What is being asked:
Rewrite every line of the items below as a single numbered list, leaving out any blank lines.

Supplied entries:
========

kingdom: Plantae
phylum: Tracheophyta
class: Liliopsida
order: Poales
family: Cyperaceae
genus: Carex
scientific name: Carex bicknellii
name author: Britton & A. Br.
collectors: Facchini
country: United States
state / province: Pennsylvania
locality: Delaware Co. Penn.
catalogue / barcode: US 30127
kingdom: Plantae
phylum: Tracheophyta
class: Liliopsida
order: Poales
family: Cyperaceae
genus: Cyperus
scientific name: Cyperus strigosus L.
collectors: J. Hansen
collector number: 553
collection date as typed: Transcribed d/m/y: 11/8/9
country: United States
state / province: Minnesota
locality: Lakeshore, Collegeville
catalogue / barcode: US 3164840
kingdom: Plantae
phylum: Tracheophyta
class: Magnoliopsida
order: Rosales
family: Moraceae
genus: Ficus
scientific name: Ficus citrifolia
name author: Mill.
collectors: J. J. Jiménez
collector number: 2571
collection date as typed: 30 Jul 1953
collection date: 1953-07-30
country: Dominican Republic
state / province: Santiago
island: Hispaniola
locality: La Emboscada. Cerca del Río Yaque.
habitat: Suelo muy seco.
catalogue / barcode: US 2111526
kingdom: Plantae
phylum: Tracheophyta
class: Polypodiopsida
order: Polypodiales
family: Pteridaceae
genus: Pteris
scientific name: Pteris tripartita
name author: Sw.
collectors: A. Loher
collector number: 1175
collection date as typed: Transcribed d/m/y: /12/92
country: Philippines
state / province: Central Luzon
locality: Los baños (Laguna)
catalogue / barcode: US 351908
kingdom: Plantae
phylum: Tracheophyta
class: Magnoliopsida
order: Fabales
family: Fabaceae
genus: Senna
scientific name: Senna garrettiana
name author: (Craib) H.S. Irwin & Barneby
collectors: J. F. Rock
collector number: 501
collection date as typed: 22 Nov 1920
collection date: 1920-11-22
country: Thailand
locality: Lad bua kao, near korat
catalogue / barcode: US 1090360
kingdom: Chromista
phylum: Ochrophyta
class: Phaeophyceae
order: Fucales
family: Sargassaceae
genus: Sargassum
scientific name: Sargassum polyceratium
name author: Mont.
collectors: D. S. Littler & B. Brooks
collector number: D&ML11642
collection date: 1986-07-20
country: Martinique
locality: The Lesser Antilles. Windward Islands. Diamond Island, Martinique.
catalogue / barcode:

========

Finished exercise:
1. kingdom: Plantae
2. phylum: Tracheophyta
3. class: Liliopsida
4. order: Poales
5. family: Cyperaceae
6. genus: Carex
7. scientific name: Carex bicknellii
8. name author: Britton & A. Br.
9. collectors: Facchini
10. country: United States
11. state / province: Pennsylvania
12. locality: Delaware Co. Penn.
13. catalogue / barcode: US 30127
14. kingdom: Plantae
15. phylum: Tracheophyta
16. class: Liliopsida
17. order: Poales
18. family: Cyperaceae
19. genus: Cyperus
20. scientific name: Cyperus strigosus L.
21. collectors: J. Hansen
22. collector number: 553
23. collection date as typed: Transcribed d/m/y: 11/8/9
24. country: United States
25. state / province: Minnesota
26. locality: Lakeshore, Collegeville
27. catalogue / barcode: US 3164840
28. kingdom: Plantae
29. phylum: Tracheophyta
30. class: Magnoliopsida
31. order: Rosales
32. family: Moraceae
33. genus: Ficus
34. scientific name: Ficus citrifolia
35. name author: Mill.
36. collectors: J. J. Jiménez
37. collector number: 2571
38. collection date as typed: 30 Jul 1953
39. collection date: 1953-07-30
40. country: Dominican Republic
41. state / province: Santiago
42. island: Hispaniola
43. locality: La Emboscada. Cerca del Río Yaque.
44. habitat: Suelo muy seco.
45. catalogue / barcode: US 2111526
46. kingdom: Plantae
47. phylum: Tracheophyta
48. class: Polypodiopsida
49. order: Polypodiales
50. family: Pteridaceae
51. genus: Pteris
52. scientific name: Pteris tripartita
53. name author: Sw.
54. collectors: A. Loher
55. collector number: 1175
56. collection date as typed: Transcribed d/m/y: /12/92
57. country: Philippines
58. state / province: Central Luzon
59. locality: Los baños (Laguna)
60. catalogue / barcode: US 351908
61. kingdom: Plantae
62. phylum: Tracheophyta
63. class: Magnoliopsida
64. order: Fabales
65. family: Fabaceae
66. genus: Senna
67. scientific name: Senna garrettiana
68. name author: (Craib) H.S. Irwin & Barneby
69. collectors: J. F. Rock
70. collector number: 501
71. collection date as typed: 22 Nov 1920
72. collection date: 1920-11-22
73. country: Thailand
74. locality: Lad bua kao, near korat
75. catalogue / barcode: US 1090360
76. kingdom: Chromista
77. phylum: Ochrophyta
78. class: Phaeophyceae
79. order: Fucales
80. family: Sargassaceae
81. genus: Sargassum
82. scientific name: Sargassum polyceratium
83. name author: Mont.
84. collectors: D. S. Littler & B. Brooks
85. collector number: D&ML11642
86. collection date: 1986-07-20
87. country: Martinique
88. locality: The Lesser Antilles. Windward Islands. Diamond Island, Martinique.
89. catalogue / barcode:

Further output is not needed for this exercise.